Email Management
My email management process is a source of pride. It’s not the best in the world, but it works very well for me. It borrows a lot from Merlin Mann’s Inbox Zero ouvre, and I’m sure many more neat tricks have been implemented by the community than by moi.
- It all starts with GMail. There are other good webmail applications, but GMail is very, very good and I have never been tempted by the fruit of another. Because GMail’s search is so good, I almost don’t have to organize my mail at all.
- I funnel about a half dozen email addresses into a single GMail inbox. Go to Settings -> Accounts and Import. I also have each of these addresses as “Send mail as:” addresses too, which requires a confirmation step after you set up your POP3 settings. The POP3 mailboxes only update once an hour or so, which is fine with me. I’m not in any hurry.
- I created one Filter/Label combo to rule them all: “00 Inbox”. I wanted something other than the default “Inbox” label, becaues GMail wants to do special things with it that I don’t.

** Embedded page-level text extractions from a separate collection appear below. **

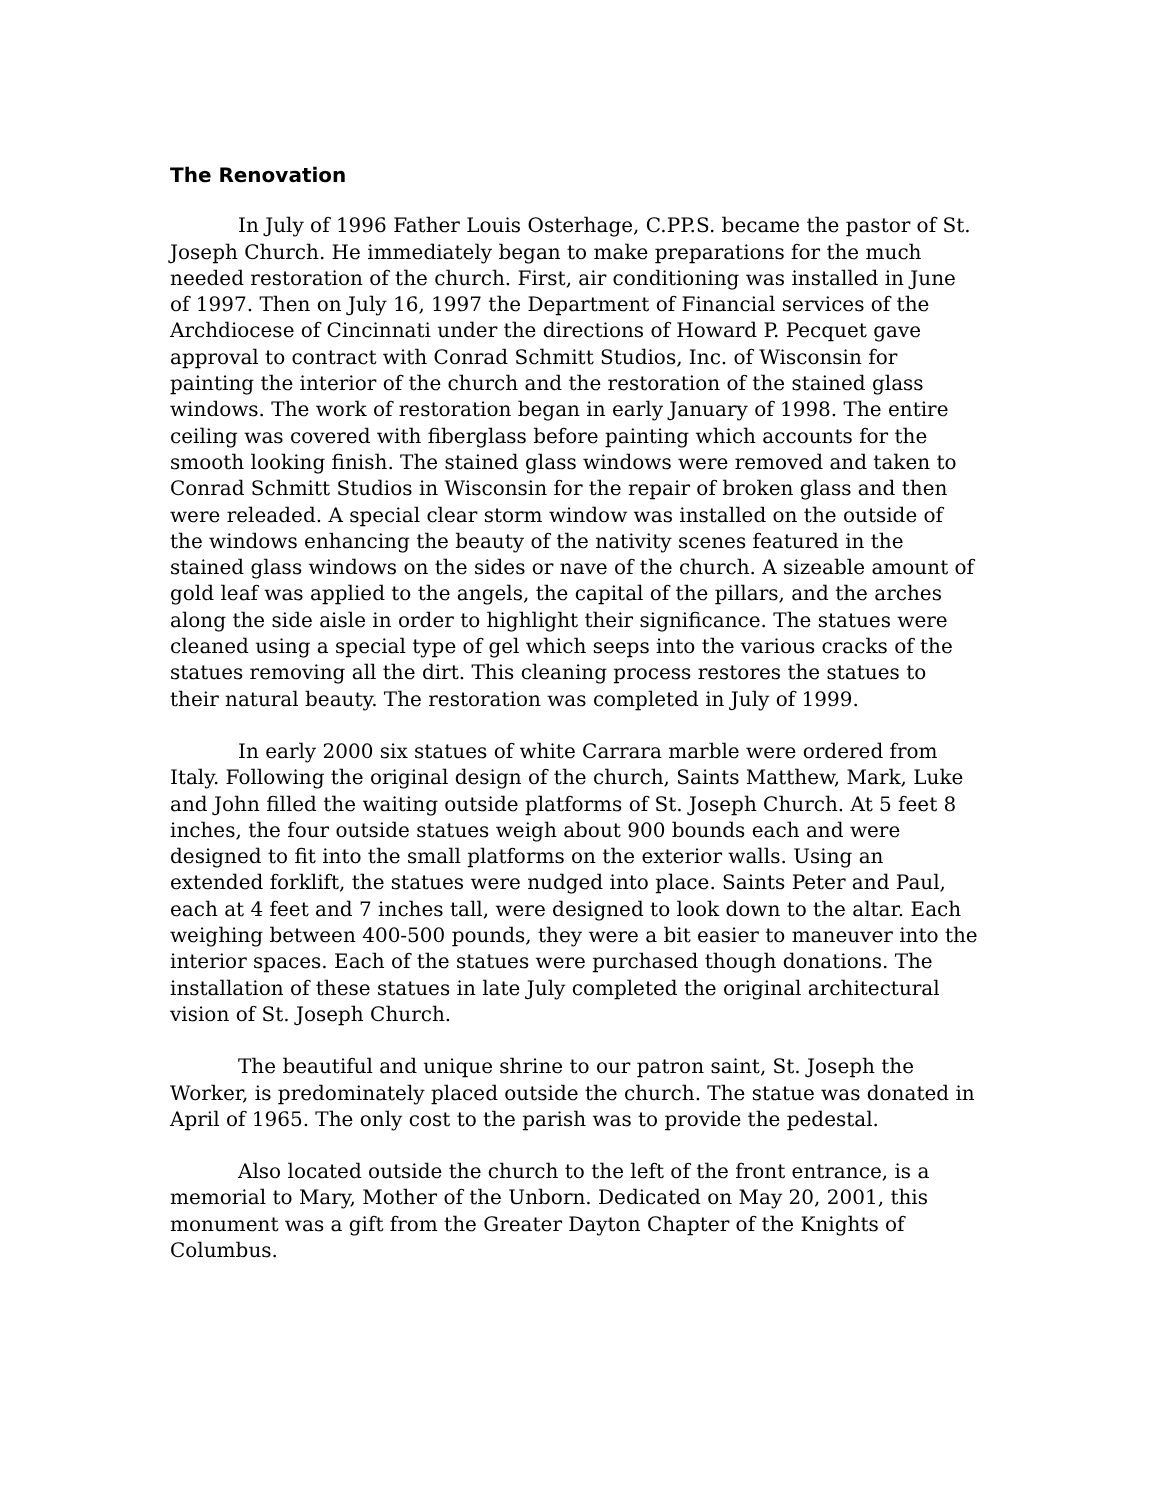The Renovation
In July of 1996 Father Louis Osterhage, C.PP.S. became the pastor of St. Joseph Church. He immediately began to make preparations for the much needed restoration of the church. First, air conditioning was installed in June of 1997. Then on July 16, 1997 the Department of Financial services of the Archdiocese of Cincinnati under the directions of Howard P. Pecquet gave approval to contract with Conrad Schmitt Studios, Inc. of Wisconsin for painting the interior of the church and the restoration of the stained glass windows. The work of restoration began in early January of 1998. The entire ceiling was covered with fiberglass before painting which accounts for the smooth looking finish. The stained glass windows were removed and taken to Conrad Schmitt Studios in Wisconsin for the repair of broken glass and then were releaded. A special clear storm window was installed on the outside of the windows enhancing the beauty of the nativity scenes featured in the stained glass windows on the sides or nave of the church. A sizeable amount of gold leaf was applied to the angels, the capital of the pillars, and the arches along the side aisle in order to highlight their significance. The statues were cleaned using a special type of gel which seeps into the various cracks of the statues removing all the dirt. This cleaning process restores the statues to their natural beauty. The restoration was completed in July of 1999.
In early 2000 six statues of white Carrara marble were ordered from Italy. Following the original design of the church, Saints Matthew, Mark, Luke and John filled the waiting outside platforms of St. Joseph Church. At 5 feet 8 inches, the four outside statues weigh about 900 bounds each and were designed to fit into the small platforms on the exterior walls. Using an extended forklift, the statues were nudged into place. Saints Peter and Paul, each at 4 feet and 7 inches tall, were designed to look down to the altar. Each weighing between 400-500 pounds, they were a bit easier to maneuver into the interior spaces. Each of the statues were purchased though donations. The installation of these statues in late July completed the original architectural vision of St. Joseph Church.
The beautiful and unique shrine to our patron saint, St. Joseph the Worker, is predominately placed outside the church. The statue was donated in April of 1965. The only cost to the parish was to provide the pedestal.
Also located outside the church to the left of the front entrance, is a memorial to Mary, Mother of the Unborn. Dedicated on May 20, 2001, this monument was a gift from the Greater Dayton Chapter of the Knights of Columbus.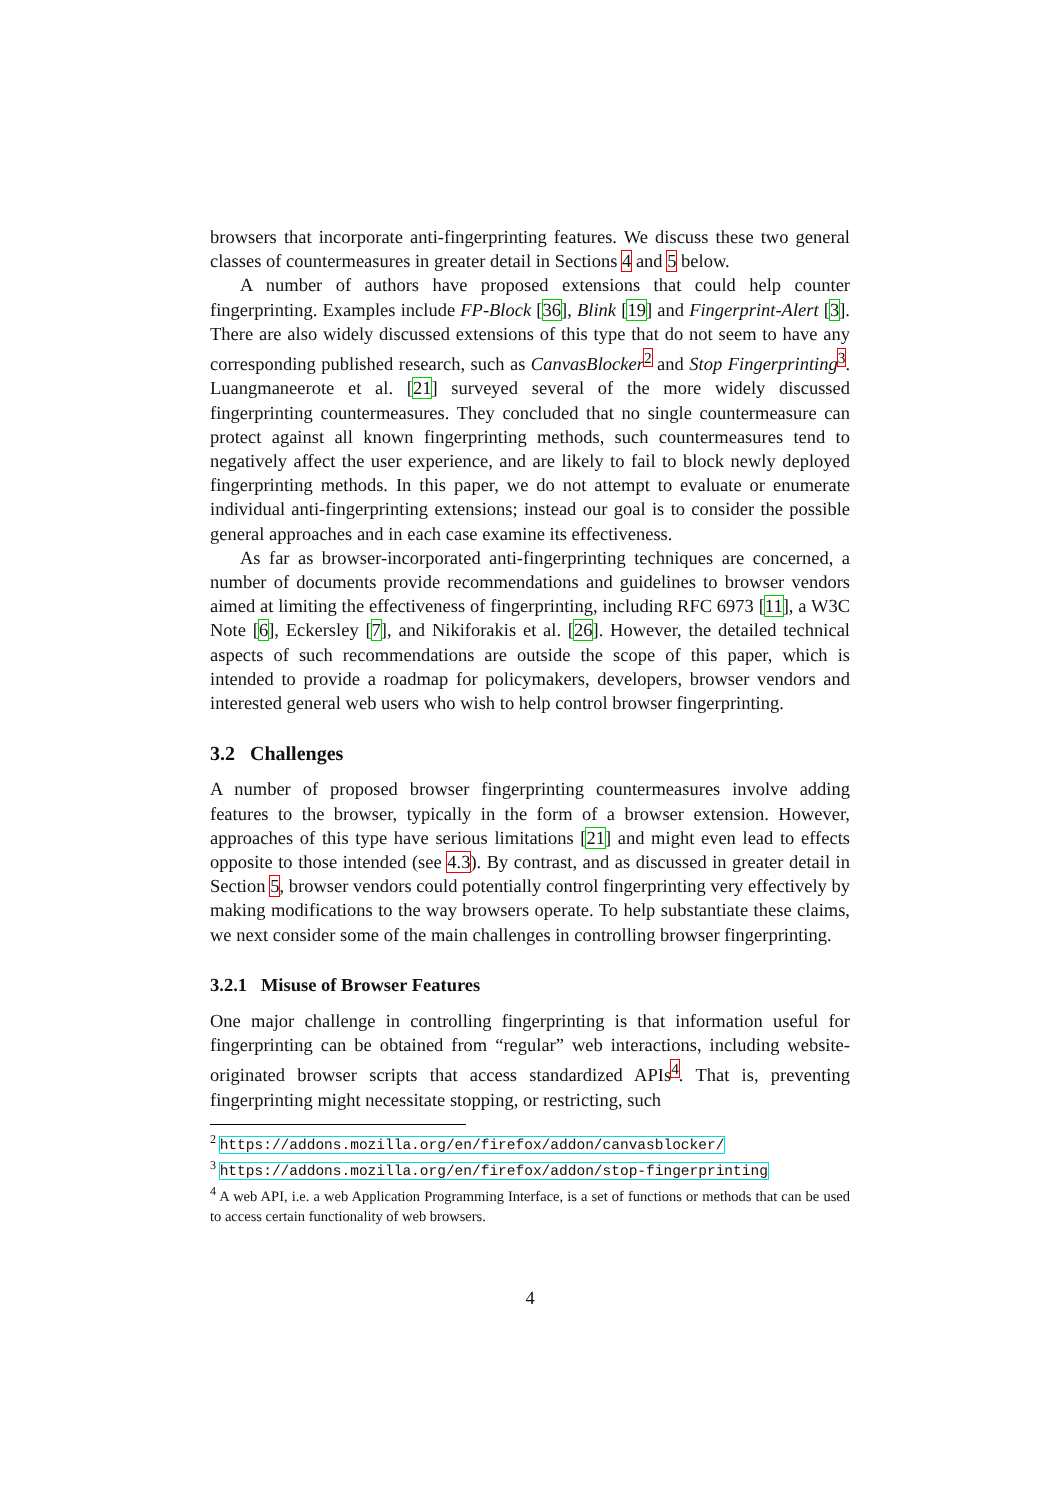browsers that incorporate anti-fingerprinting features. We discuss these two general classes of countermeasures in greater detail in Sections 4 and 5 below.
A number of authors have proposed extensions that could help counter fingerprinting. Examples include FP-Block [36], Blink [19] and Fingerprint-Alert [3]. There are also widely discussed extensions of this type that do not seem to have any corresponding published research, such as CanvasBlocker<sup>2</sup> and Stop Fingerprinting<sup>3</sup>. Luangmaneerote et al. [21] surveyed several of the more widely discussed fingerprinting countermeasures. They concluded that no single countermeasure can protect against all known fingerprinting methods, such countermeasures tend to negatively affect the user experience, and are likely to fail to block newly deployed fingerprinting methods. In this paper, we do not attempt to evaluate or enumerate individual anti-fingerprinting extensions; instead our goal is to consider the possible general approaches and in each case examine its effectiveness.
As far as browser-incorporated anti-fingerprinting techniques are concerned, a number of documents provide recommendations and guidelines to browser vendors aimed at limiting the effectiveness of fingerprinting, including RFC 6973 [11], a W3C Note [6], Eckersley [7], and Nikiforakis et al. [26]. However, the detailed technical aspects of such recommendations are outside the scope of this paper, which is intended to provide a roadmap for policymakers, developers, browser vendors and interested general web users who wish to help control browser fingerprinting.
3.2 Challenges
A number of proposed browser fingerprinting countermeasures involve adding features to the browser, typically in the form of a browser extension. However, approaches of this type have serious limitations [21] and might even lead to effects opposite to those intended (see 4.3). By contrast, and as discussed in greater detail in Section 5, browser vendors could potentially control fingerprinting very effectively by making modifications to the way browsers operate. To help substantiate these claims, we next consider some of the main challenges in controlling browser fingerprinting.
3.2.1 Misuse of Browser Features
One major challenge in controlling fingerprinting is that information useful for fingerprinting can be obtained from “regular” web interactions, including website-originated browser scripts that access standardized APIs<sup>4</sup>. That is, preventing fingerprinting might necessitate stopping, or restricting, such
<sup>2</sup> https://addons.mozilla.org/en/firefox/addon/canvasblocker/
<sup>3</sup> https://addons.mozilla.org/en/firefox/addon/stop-fingerprinting
<sup>4</sup> A web API, i.e. a web Application Programming Interface, is a set of functions or methods that can be used to access certain functionality of web browsers.
4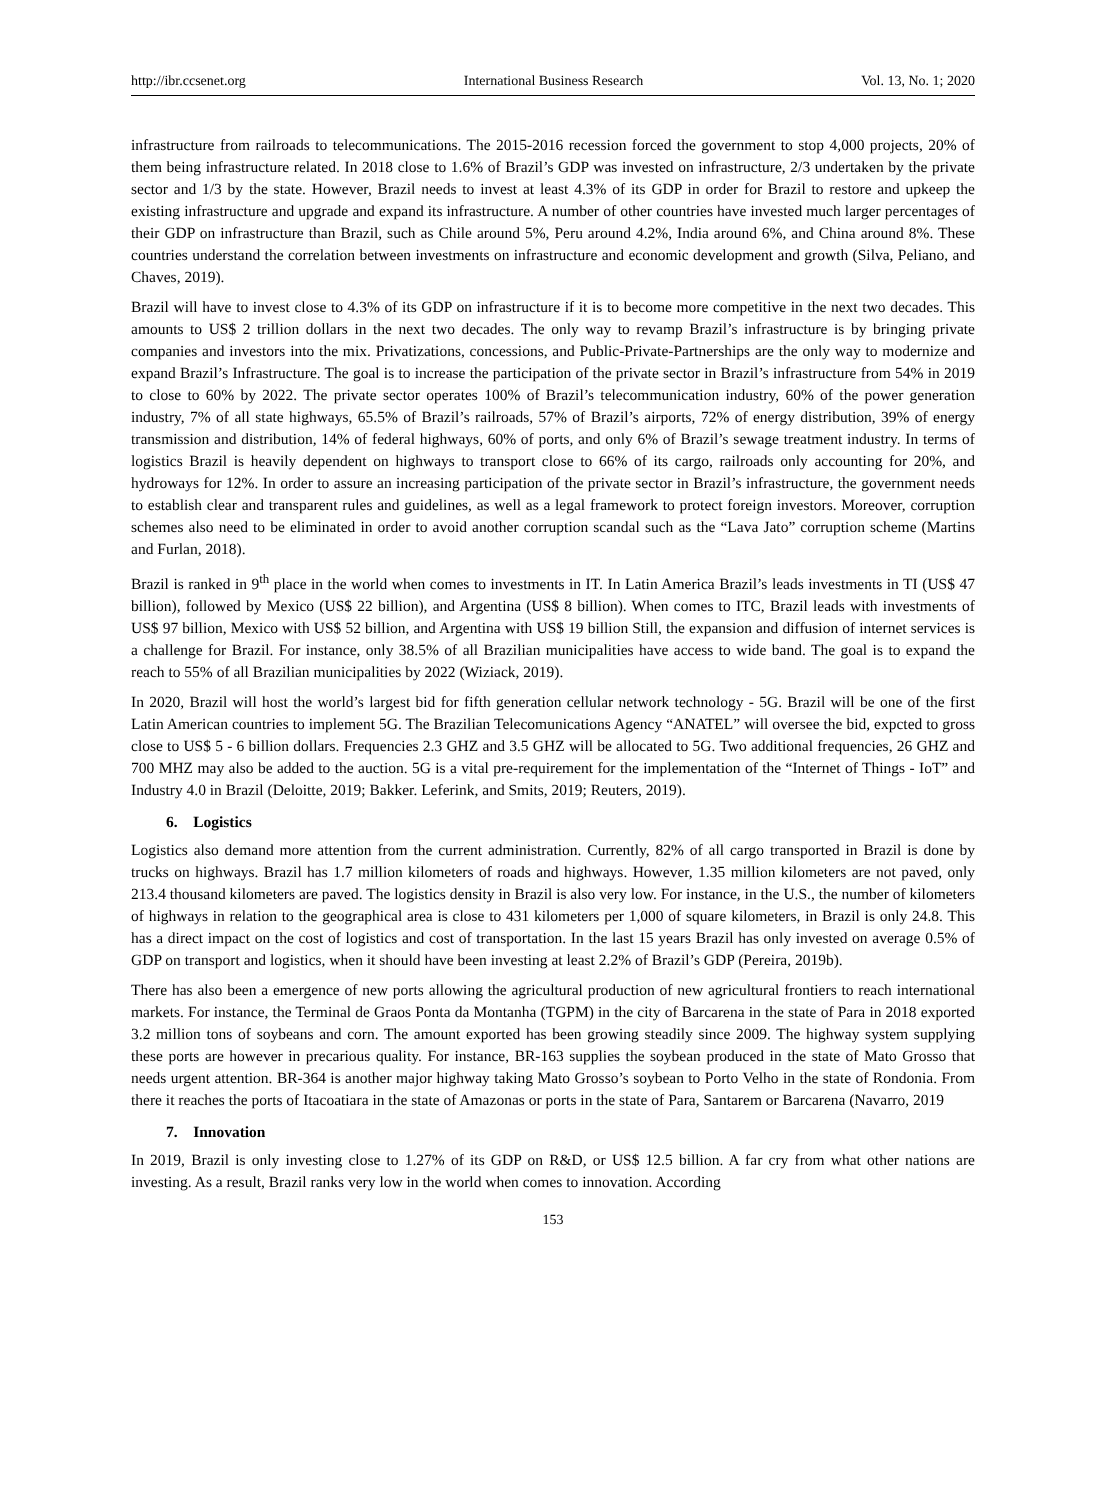http://ibr.ccsenet.org International Business Research Vol. 13, No. 1; 2020
infrastructure from railroads to telecommunications. The 2015-2016 recession forced the government to stop 4,000 projects, 20% of them being infrastructure related. In 2018 close to 1.6% of Brazil’s GDP was invested on infrastructure, 2/3 undertaken by the private sector and 1/3 by the state. However, Brazil needs to invest at least 4.3% of its GDP in order for Brazil to restore and upkeep the existing infrastructure and upgrade and expand its infrastructure. A number of other countries have invested much larger percentages of their GDP on infrastructure than Brazil, such as Chile around 5%, Peru around 4.2%, India around 6%, and China around 8%. These countries understand the correlation between investments on infrastructure and economic development and growth (Silva, Peliano, and Chaves, 2019).
Brazil will have to invest close to 4.3% of its GDP on infrastructure if it is to become more competitive in the next two decades. This amounts to US$ 2 trillion dollars in the next two decades. The only way to revamp Brazil’s infrastructure is by bringing private companies and investors into the mix. Privatizations, concessions, and Public-Private-Partnerships are the only way to modernize and expand Brazil’s Infrastructure. The goal is to increase the participation of the private sector in Brazil’s infrastructure from 54% in 2019 to close to 60% by 2022. The private sector operates 100% of Brazil’s telecommunication industry, 60% of the power generation industry, 7% of all state highways, 65.5% of Brazil’s railroads, 57% of Brazil’s airports, 72% of energy distribution, 39% of energy transmission and distribution, 14% of federal highways, 60% of ports, and only 6% of Brazil’s sewage treatment industry. In terms of logistics Brazil is heavily dependent on highways to transport close to 66% of its cargo, railroads only accounting for 20%, and hydroways for 12%. In order to assure an increasing participation of the private sector in Brazil’s infrastructure, the government needs to establish clear and transparent rules and guidelines, as well as a legal framework to protect foreign investors. Moreover, corruption schemes also need to be eliminated in order to avoid another corruption scandal such as the “Lava Jato” corruption scheme (Martins and Furlan, 2018).
Brazil is ranked in 9<sup>th</sup> place in the world when comes to investments in IT. In Latin America Brazil’s leads investments in TI (US$ 47 billion), followed by Mexico (US$ 22 billion), and Argentina (US$ 8 billion). When comes to ITC, Brazil leads with investments of US$ 97 billion, Mexico with US$ 52 billion, and Argentina with US$ 19 billion Still, the expansion and diffusion of internet services is a challenge for Brazil. For instance, only 38.5% of all Brazilian municipalities have access to wide band. The goal is to expand the reach to 55% of all Brazilian municipalities by 2022 (Wiziack, 2019).
In 2020, Brazil will host the world’s largest bid for fifth generation cellular network technology - 5G. Brazil will be one of the first Latin American countries to implement 5G. The Brazilian Telecomunications Agency “ANATEL” will oversee the bid, expcted to gross close to US$ 5 - 6 billion dollars. Frequencies 2.3 GHZ and 3.5 GHZ will be allocated to 5G. Two additional frequencies, 26 GHZ and 700 MHZ may also be added to the auction. 5G is a vital pre-requirement for the implementation of the “Internet of Things - IoT” and Industry 4.0 in Brazil (Deloitte, 2019; Bakker. Leferink, and Smits, 2019; Reuters, 2019).
6. Logistics
Logistics also demand more attention from the current administration. Currently, 82% of all cargo transported in Brazil is done by trucks on highways. Brazil has 1.7 million kilometers of roads and highways. However, 1.35 million kilometers are not paved, only 213.4 thousand kilometers are paved. The logistics density in Brazil is also very low. For instance, in the U.S., the number of kilometers of highways in relation to the geographical area is close to 431 kilometers per 1,000 of square kilometers, in Brazil is only 24.8. This has a direct impact on the cost of logistics and cost of transportation. In the last 15 years Brazil has only invested on average 0.5% of GDP on transport and logistics, when it should have been investing at least 2.2% of Brazil’s GDP (Pereira, 2019b).
There has also been a emergence of new ports allowing the agricultural production of new agricultural frontiers to reach international markets. For instance, the Terminal de Graos Ponta da Montanha (TGPM) in the city of Barcarena in the state of Para in 2018 exported 3.2 million tons of soybeans and corn. The amount exported has been growing steadily since 2009. The highway system supplying these ports are however in precarious quality. For instance, BR-163 supplies the soybean produced in the state of Mato Grosso that needs urgent attention. BR-364 is another major highway taking Mato Grosso’s soybean to Porto Velho in the state of Rondonia. From there it reaches the ports of Itacoatiara in the state of Amazonas or ports in the state of Para, Santarem or Barcarena (Navarro, 2019
7. Innovation
In 2019, Brazil is only investing close to 1.27% of its GDP on R&D, or US$ 12.5 billion. A far cry from what other nations are investing. As a result, Brazil ranks very low in the world when comes to innovation. According
153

Also, the two leading zeros means it’s always sorted alphabetically at the top of my labels. Every email gets this label. I have other labels that I use manually for stuff like making a resume pile, stuff I want to save for certain clients, that kind of thing. But 00 Inbox is the important one.
- I use hotkeys, K, J, N, M, X, Y, # and others to rapidly work with new emails in 00 Inbox. I’m ruthless. I remove the label on anything that I don’t need to care about or respond to. Overnight cron output, email marketing, anything from David J. Neff, threads I’m not directly participating in, all get the ol’ K/J(moving to the message), X (selecting the message), and Y (removing the message’s label) treatment.
- Once the 00 Inbox label is gone from a message, I know I don’t need to worry about it anymore. It’s still saved, it’s still searchable, but it is no longer a source of stress.
- The Goal: Have zero messages with the 00 Inbox label. This way I know that I don’t need to respond to anything in GMail.
- My GMail bookmarks take me directly to the view of the 00 Inbox label: http://mail.google.com/mail/#label/00+Inbox Saves one click.
- If a message hangs around in 00 Inbox all day, and then into the next day, I know I’m avoiding it. It’s time to respond with something, or make the decision that I never intend to respond.
These are some other things I’ve picked up along the way:
- If you don’t like receiving email, don’t send it. The more you send, the more you get.
- The more rapidly you respond to something, the more urgency the recipient will feel to return the favor.
- I funnel my voicemail messages to Google Voice, which in turn delivers a text version to 00 Inbox. They may not be intelligible, but it saves 2 minutes checking my voicemail to see who that call was from and approximately how important their message is.
- I used to have a label called “Later” which is where things from “00 Inbox” would go when I was tired of looking at them. I renamed this label “Never” and then deleted it.
- I’m only able to actually achieve Inbox Zero a couple times a week, at best, but I end just about every workday below “Inbox 10″ or so. There are always a few emails that I’m waiting on for one reason or another.
It’s easiest to get to “Inbox Zero” when you start from something close to zero. So, if curious, your steps should be to implement such an inbox/label, use it, get in the habit, and stay in the habit.